Work is going well. It’s been quiet on the user front (I swear there’s fewer profs this summer than I have seen gone in a long time,) so we’re all working on our projects. CSIL’s moved to AD and the new SAN. I’ve got an SNMP and fping script (written by a student,) that can give me a snapshot of our network (several thousand ports and several thousand IPs) in less than a minute. My projects to redo our IP space and DNS/DHCP backend are moving along nicely. The switch and AP upgrades are sliding in, sometimes with nice benefits (like the APs finally being able to broadcast more than one SSID on a radio.) And, I got my annual (s/nu//g;) review on paper (the actual face-to-face is next week.) It read as a very nice resume of what I’ve accomplished this year (things I hadn’t even remembered,) and was good across the board.

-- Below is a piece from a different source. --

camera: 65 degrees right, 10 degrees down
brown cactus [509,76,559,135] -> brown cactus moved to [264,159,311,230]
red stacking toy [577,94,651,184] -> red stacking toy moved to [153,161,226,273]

Bored, I know, me too. When I was home last weekend (which I should blog about, because it was three packed full days of stuff,) I didn’t really read blogs or talk on IM that weekend, and I haven’t picked it up much since. I’m a few thousand news posts behind — it’s only a matter of time until I say “screw it,” and mark them all as read, which is what you should do to this posting, if I’ve even kept your attention this long. Part of the problem is I added a bunch of feeds to bloglines and I haven’t been able to keep up – even if it’s stuff I think I should be reading. I _should_ be reading _The World is Flat_ so I can give that back to mom to read, or the Harry Potter books to get read for next month.

Somehow, people get in these tightly connected networks with blogs and Flickr and people know when you post and post replies, and I just don’t know how they do it. I don’t know people make their stuff findable. I don’t think my content (pictures or this blog,) is bad. I’d just like to get it in front of some eyes. (NO WINDOWS I WILL REBOOT LATER QUIT BUGGING ME) What I am finding is there are lots of babblers like me on the Internet, some who even make advice like “how to blog so people read it,” and “how to live a more productive life,” but I don’t think they know much more than I do. Yet I found their junk and read it, so maybe they do know something I don’t.

Plan for the weekend? Be a homebody and take care of things around here. Lounge around, watch movies, work on MogileFS. Get caught up. You should too. Have a fudgecicle bar and enjoy yourself.